◆ **WHAT YOU SHOULD DO**: Quote word for word from the line holding "part: (331, 532) -> (346, 545), moved" to the last line below, including both, and omit any pictures.

◆ **EXERCISE DATA**:

........

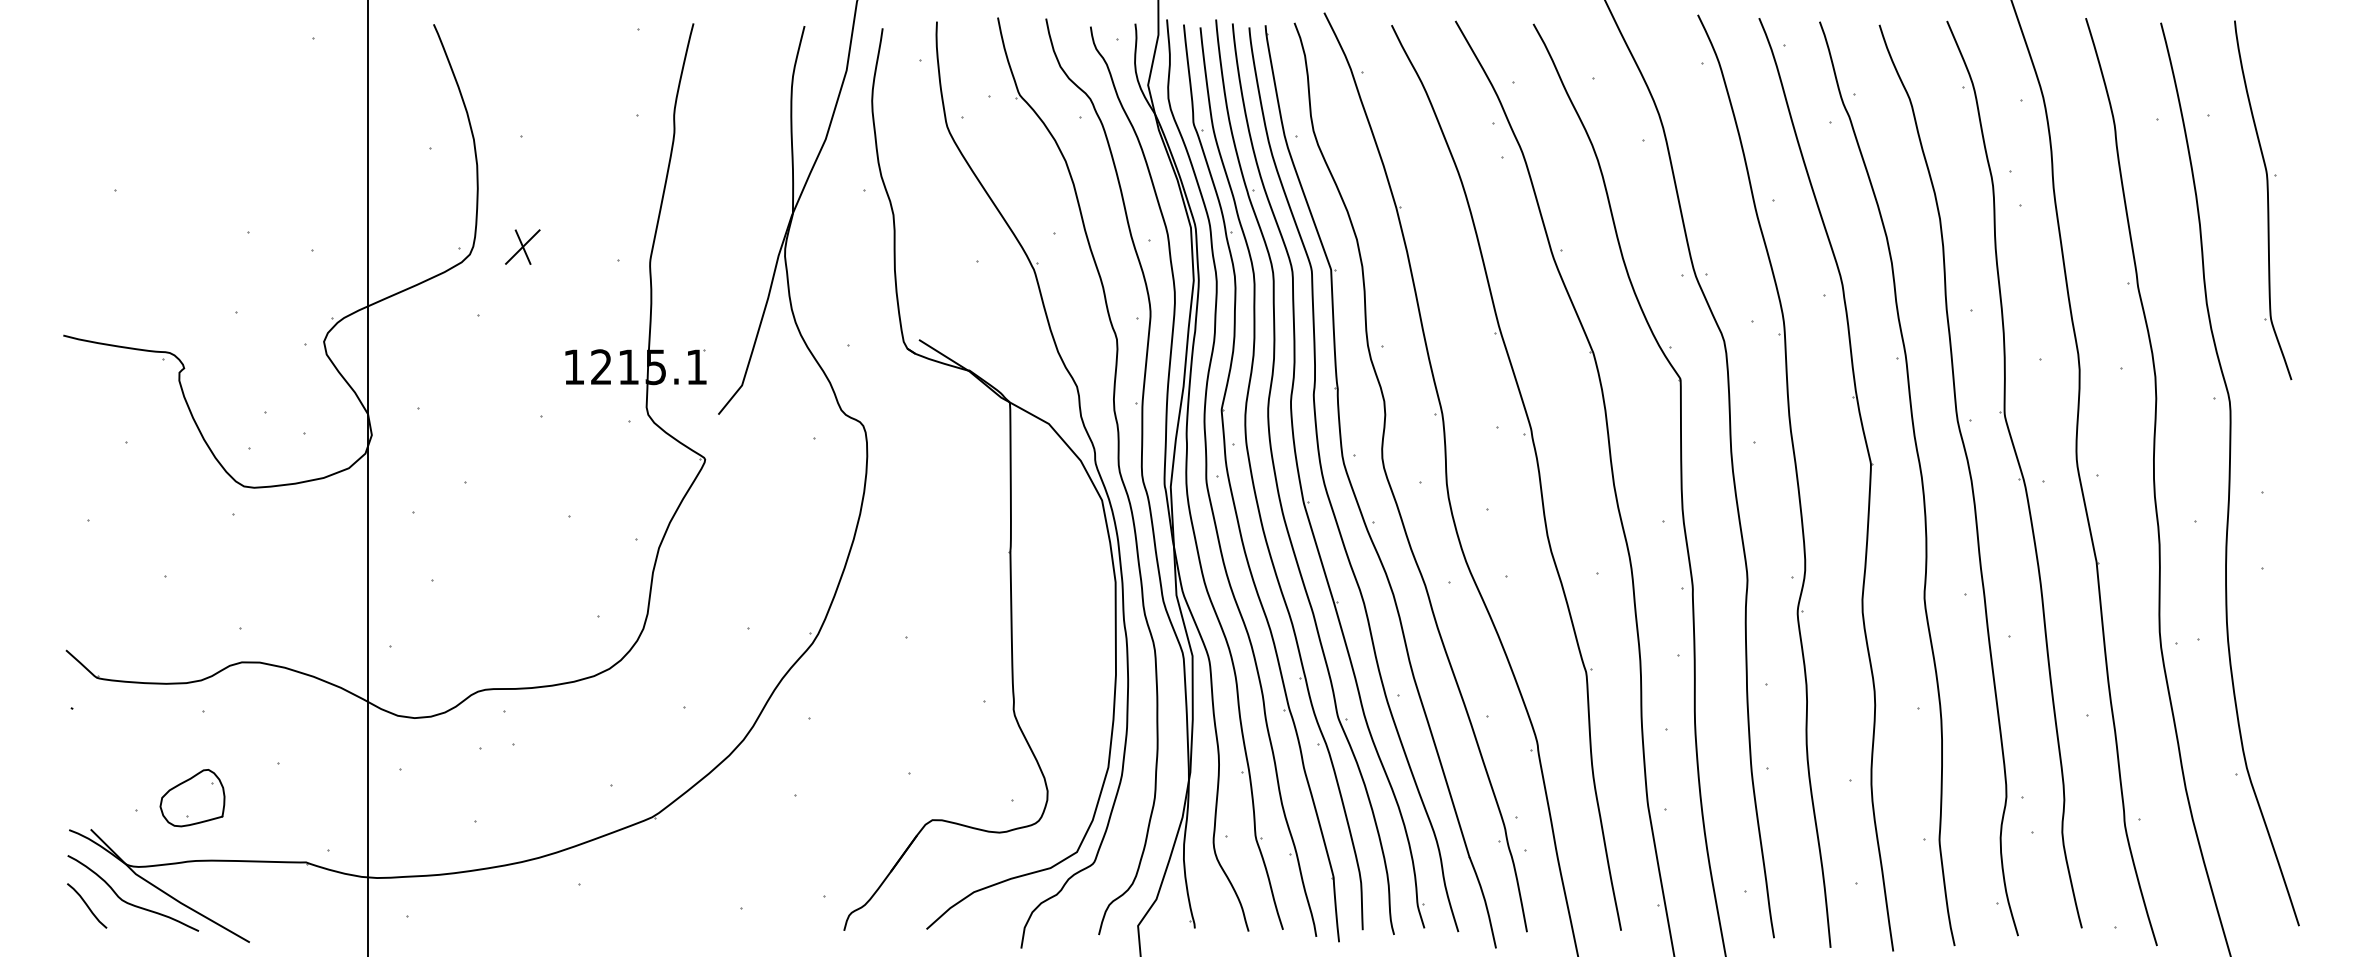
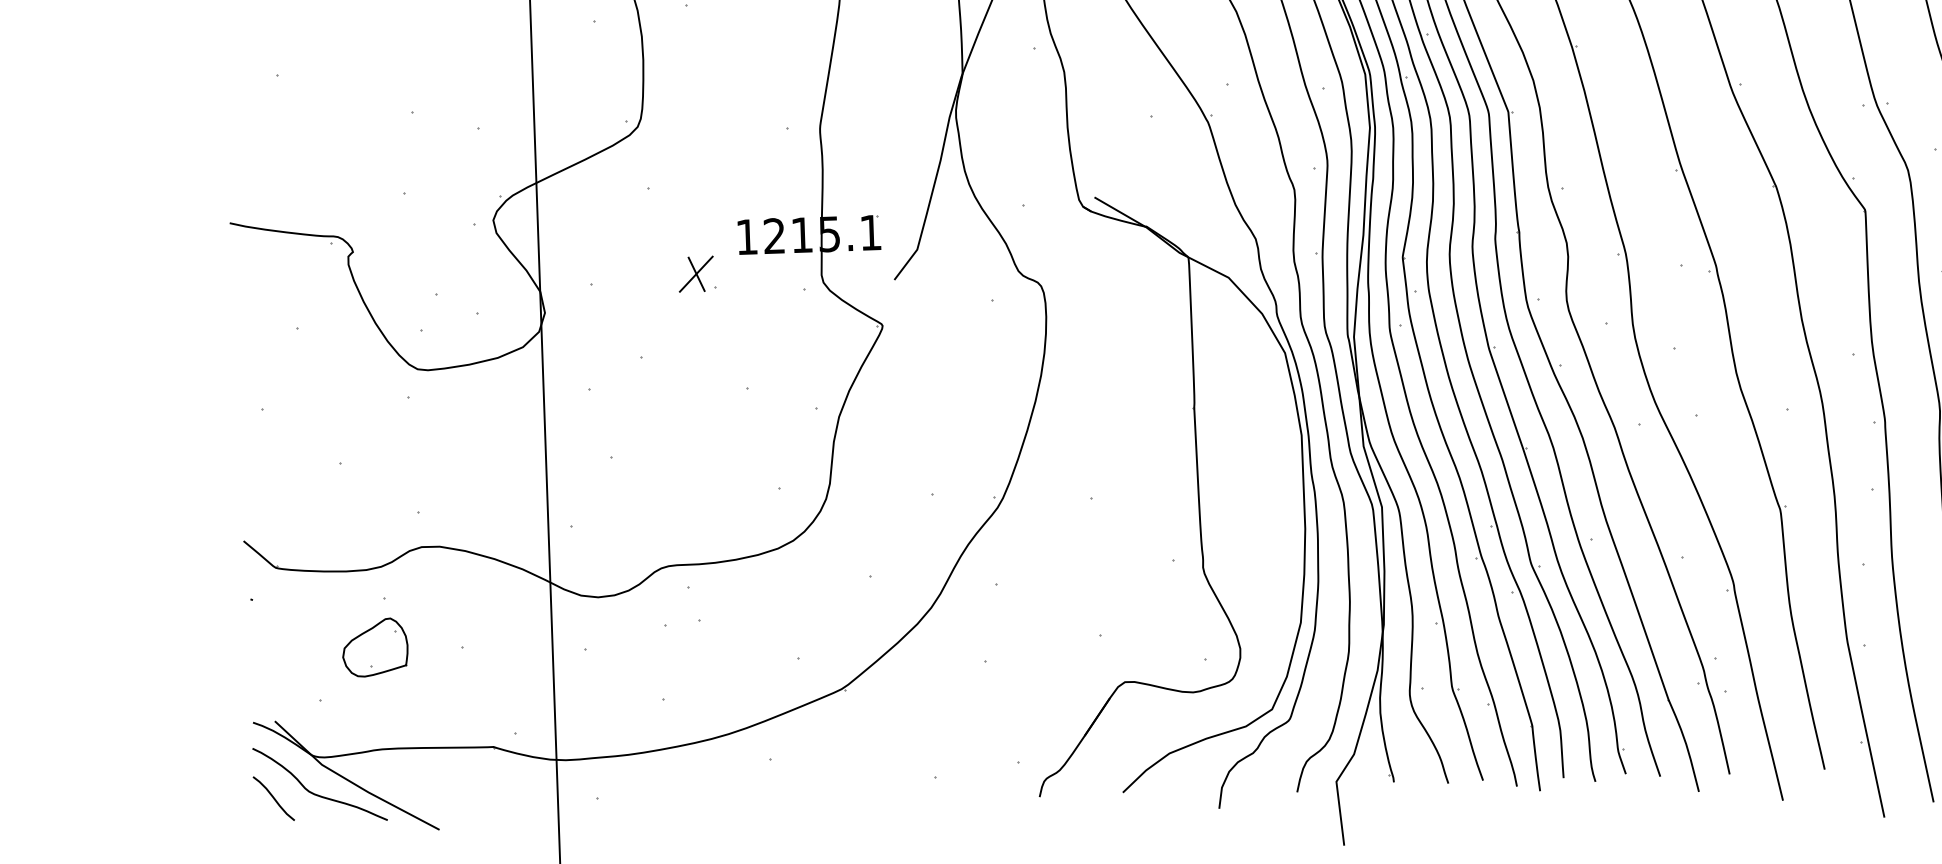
part: (522, 246) -> (695, 273), moved
part: (192, 798) -> (375, 648), moved

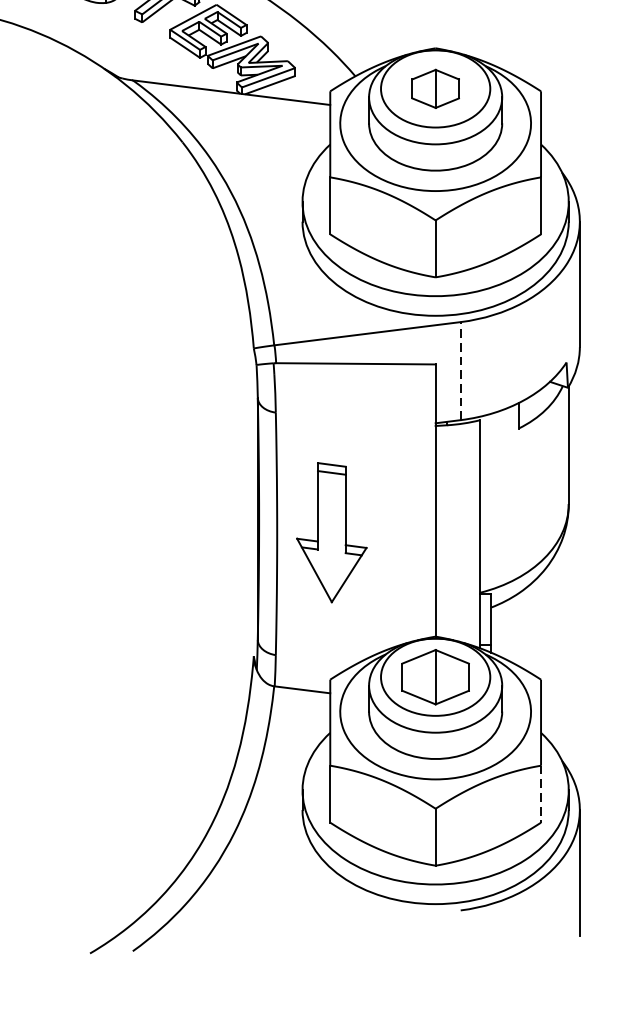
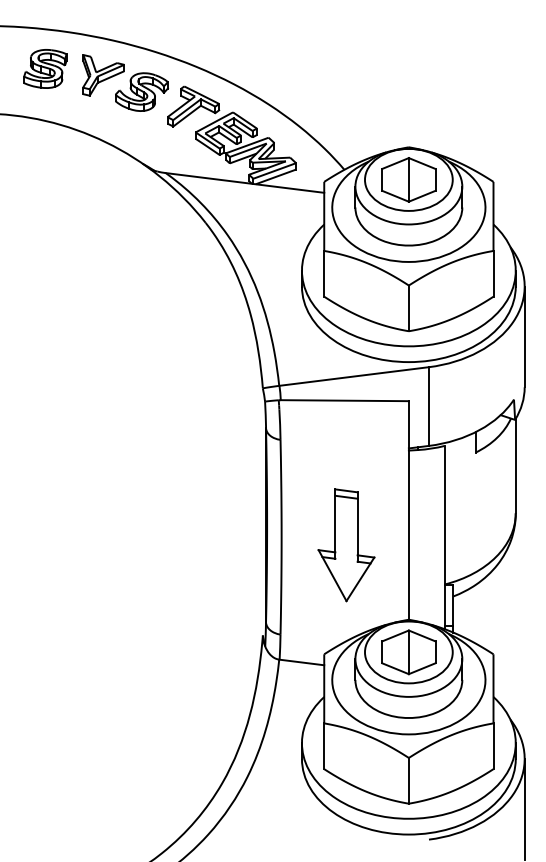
part: (435, 88) -> (408, 179), size x1.43
line: (460, 371) -> (428, 406), dashed -> solid
part: (331, 532) -> (346, 545), moved
line: (541, 794) -> (493, 746), dashed -> solid

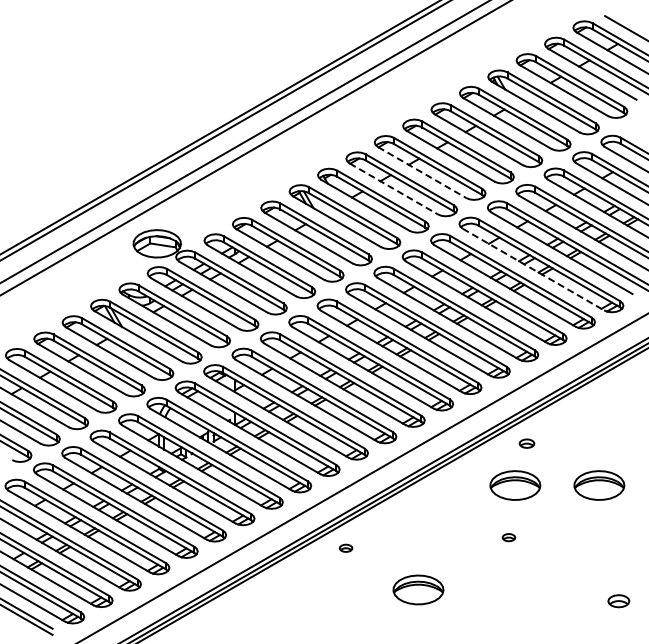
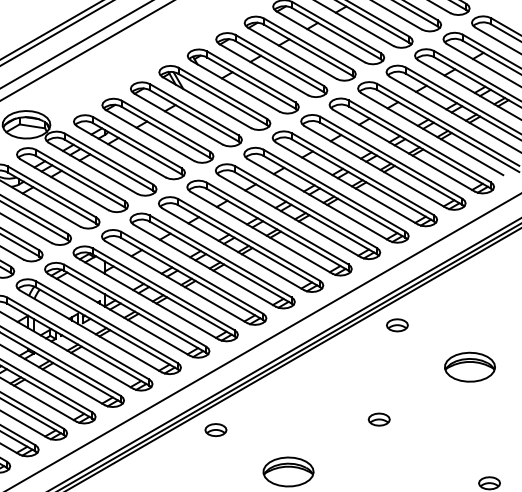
line: (422, 172) -> (292, 53), dashed -> solid
line: (393, 188) -> (263, 69), dashed -> solid
line: (533, 269) -> (403, 150), dashed -> solid
part: (526, 443) -> (396, 325), size x1.43
part: (515, 485) -> (385, 367), removed
part: (508, 537) -> (378, 419), size x1.67
part: (345, 548) -> (215, 430), size x1.67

........

◆ **EXERCISE SOLUTION**:
part: (331, 532) -> (346, 545), moved
line: (541, 794) -> (493, 746), dashed -> solid

line: (422, 172) -> (292, 53), dashed -> solid
line: (393, 188) -> (263, 69), dashed -> solid
line: (533, 269) -> (403, 150), dashed -> solid
part: (526, 443) -> (396, 325), size x1.43
part: (515, 485) -> (385, 367), removed
part: (508, 537) -> (378, 419), size x1.67
part: (345, 548) -> (215, 430), size x1.67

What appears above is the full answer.